Reproduce every one of the rows below verbatim, leaving out the pictures.
==*==
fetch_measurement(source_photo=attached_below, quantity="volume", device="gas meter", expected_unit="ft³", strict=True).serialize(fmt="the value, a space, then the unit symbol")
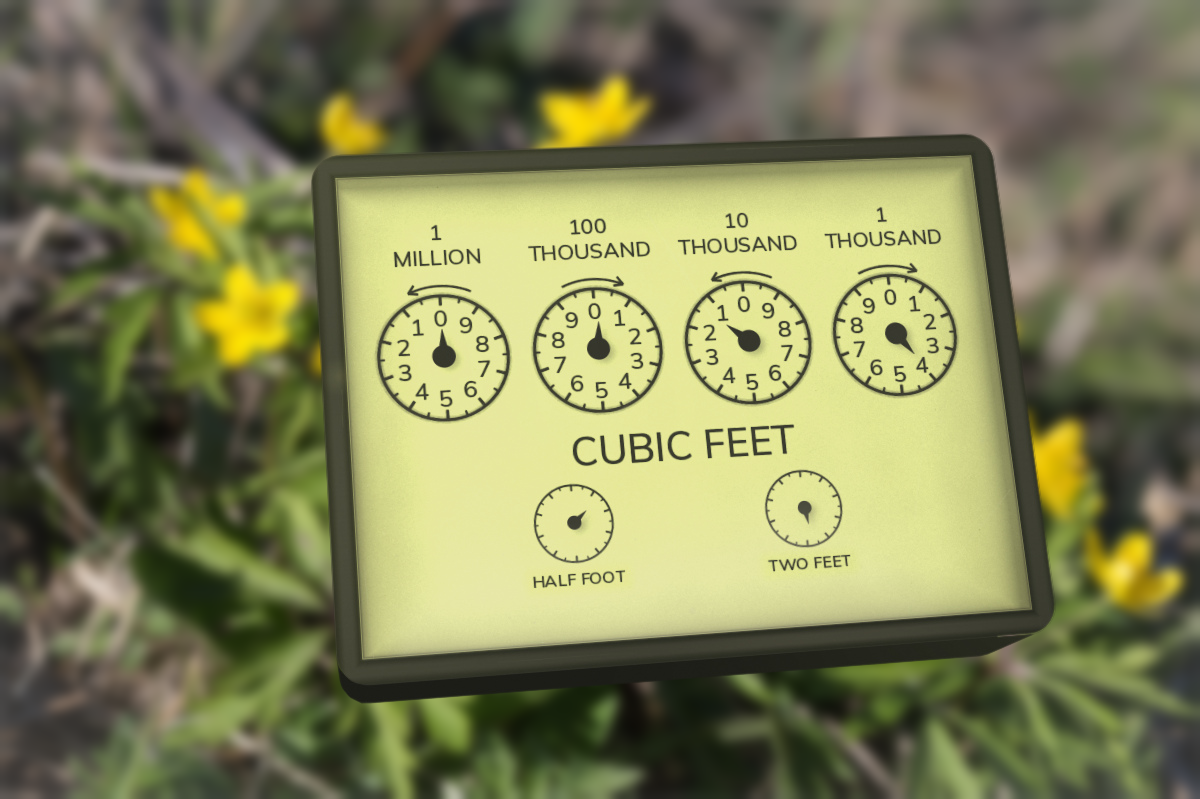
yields 1400 ft³
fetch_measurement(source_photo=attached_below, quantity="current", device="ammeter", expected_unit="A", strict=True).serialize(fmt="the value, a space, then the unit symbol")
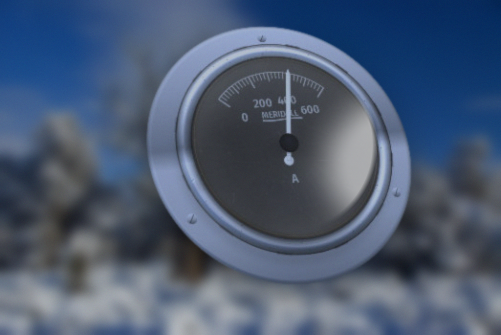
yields 400 A
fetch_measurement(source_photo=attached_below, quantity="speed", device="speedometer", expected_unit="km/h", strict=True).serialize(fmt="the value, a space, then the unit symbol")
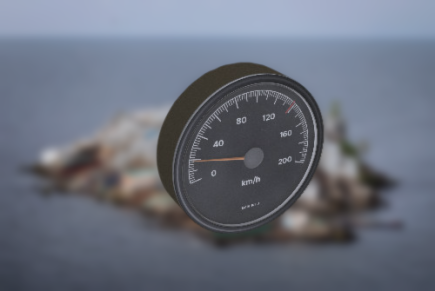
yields 20 km/h
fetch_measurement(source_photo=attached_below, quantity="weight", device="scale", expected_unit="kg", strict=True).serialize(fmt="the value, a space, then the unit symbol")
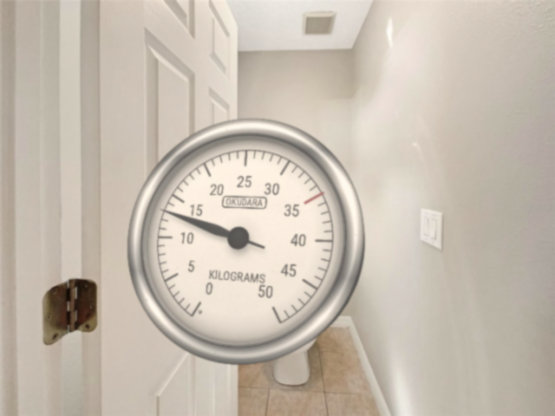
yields 13 kg
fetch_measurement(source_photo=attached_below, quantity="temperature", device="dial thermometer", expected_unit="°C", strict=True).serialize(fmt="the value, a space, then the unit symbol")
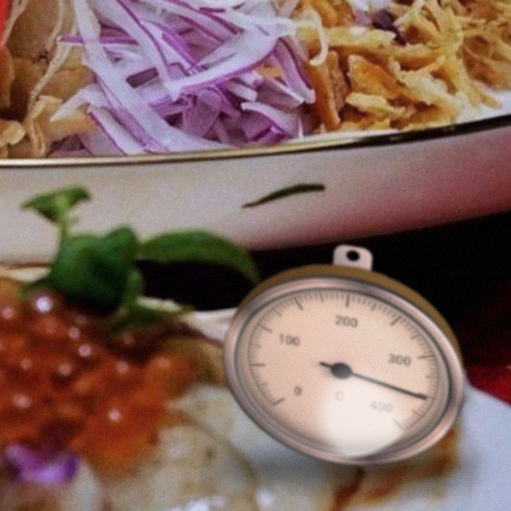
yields 350 °C
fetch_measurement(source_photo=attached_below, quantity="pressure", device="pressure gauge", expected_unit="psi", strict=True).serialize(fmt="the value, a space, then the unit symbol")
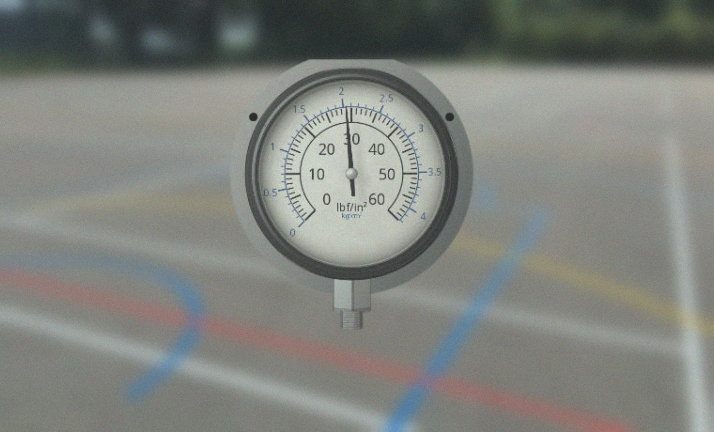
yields 29 psi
==*==
== COMPLETED TASK ==
fetch_measurement(source_photo=attached_below, quantity="volume", device="gas meter", expected_unit="ft³", strict=True).serialize(fmt="the value, a space, then the unit symbol")
yields 1400 ft³
fetch_measurement(source_photo=attached_below, quantity="current", device="ammeter", expected_unit="A", strict=True).serialize(fmt="the value, a space, then the unit symbol")
yields 400 A
fetch_measurement(source_photo=attached_below, quantity="speed", device="speedometer", expected_unit="km/h", strict=True).serialize(fmt="the value, a space, then the unit symbol")
yields 20 km/h
fetch_measurement(source_photo=attached_below, quantity="weight", device="scale", expected_unit="kg", strict=True).serialize(fmt="the value, a space, then the unit symbol")
yields 13 kg
fetch_measurement(source_photo=attached_below, quantity="temperature", device="dial thermometer", expected_unit="°C", strict=True).serialize(fmt="the value, a space, then the unit symbol")
yields 350 °C
fetch_measurement(source_photo=attached_below, quantity="pressure", device="pressure gauge", expected_unit="psi", strict=True).serialize(fmt="the value, a space, then the unit symbol")
yields 29 psi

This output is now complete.